Gereja tentu saja terbuka pada segala kemajuan teknologi yang ditawarkan tetapi
dalam hal ini kehadiran bayi tabung mengaburkan martabat manusia itu sendiri.
Manusia lahir sebagai pria dan wanita dengan keunikan tersendiri. Melihat
manusia yang hadir dalam sebuah tubuh yang nyata berarti juga dalam hal ini
melihat kehadiran Allah sendiri. Manusia adalah ciptaan yang paling luhur dari
segala ciptaan lain karena kekhasan yang dimilikinya sebagai “yang secitra”
dengan Allah. Jadi dalam hal ini sungguh sangat tidak dibenarkan menjadikan
manusia sebagai objek penelitian untuk sebuah pembuktian ilmiah betapapun itu
demi tujuan kebahagiaan. Di sini akhirnya orang tiba pada pertanyaan,
kebahagiaan seperti apakah yang sebenarnya diperjuangkan? Apakah bahagia
memiliki anak yang tercipta di dalam sebuah tabung?

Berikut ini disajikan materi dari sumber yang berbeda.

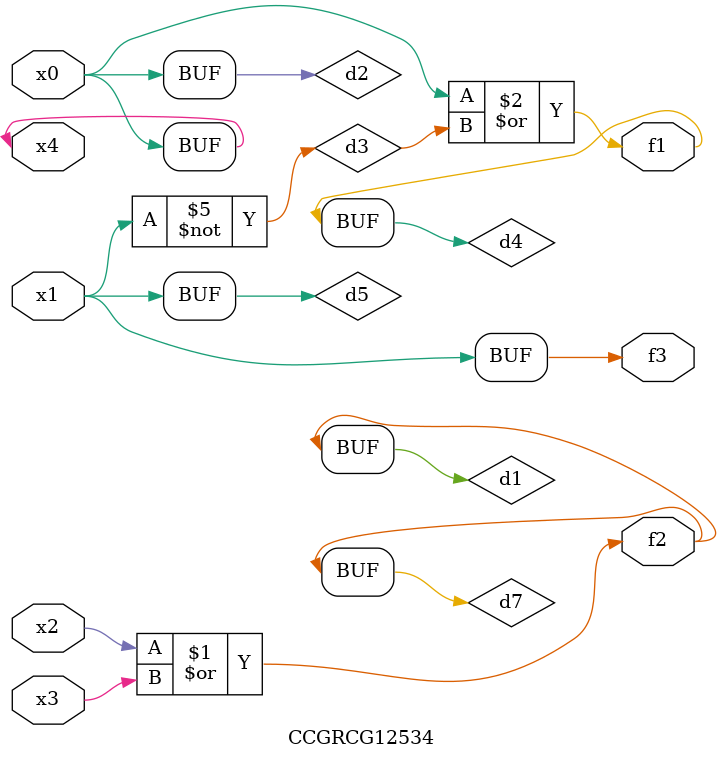
<source format=v>
module CCGRCG12534(
	input x0, x1, x2, x3, x4,
	output f1, f2, f3
);

	wire d1, d2, d3, d4, d5, d6, d7;

	or (d1, x2, x3);
	buf (d2, x0, x4);
	not (d3, x1);
	or (d4, d2, d3);
	not (d5, d3);
	nand (d6, d1, d3);
	or (d7, d1);
	assign f1 = d4;
	assign f2 = d7;
	assign f3 = d5;
endmodule

</source>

Sikap Gereja terhadap perkembangan bayi tabung ini bisa dilihat sungguh nyata
dalam Evangelium Vitae Yohanes Paulus II yang menegaskan:

“Bermacam teknik reproduksi buatan [seperti bayi tabung] yang kelihatannya


seolah mendukung kehidupan, dan yang sering dilakukan untuk maksud
demikian, sesungguhnya membuka pintu ancaman terhadap kehidupan. Terpisah
dari kenyataan bahwa hal tersebut tidak dapat diterima secara moral, karena hal
itu memisahkan pro-creation dari konteks hubungan suani istri, teknik-teknik yang
demikian mempunyai tingkat kegagalan yang cukup tinggi: tidak hanya dalam hal
pembuahan (fertilisasi) tetapi juga dari segi perkembangan embrio, yang
mempunyai tingkat resiko kematian yang tinggi, umumnya di dalam jangka waktu
yang pendek. Lagipula, jumlah embrio yang dihasilkan sering lebih banyak
daripada yang dibutuhkan untuk implantasi ke dalam rahim wanita itu, dan
“spare-embryo” [embrio cadangan] ini lalu dihancurkan atau digunakan untuk
penelitian yang dengan dalih ilmu pengetahuan atau kemajuan ilmu kedokteran,
pada dasarnya merendahkan kehidupan manusia pada tingkat “materi biologis”
semata yang dapat dibuang begitu saja.”

Gagasan yang diutarakan oleh Yohanes Paulus II tersebut secara jelas ingin
mengutarakan apa yang disampaikan berkaitan dengan bayi tabung. Sikap Gereja
dalam hal ini sangat jelas yakni menolak teknologi bayi tabung yang tentu saja
menimbulkan banyak persoalan lanjutan.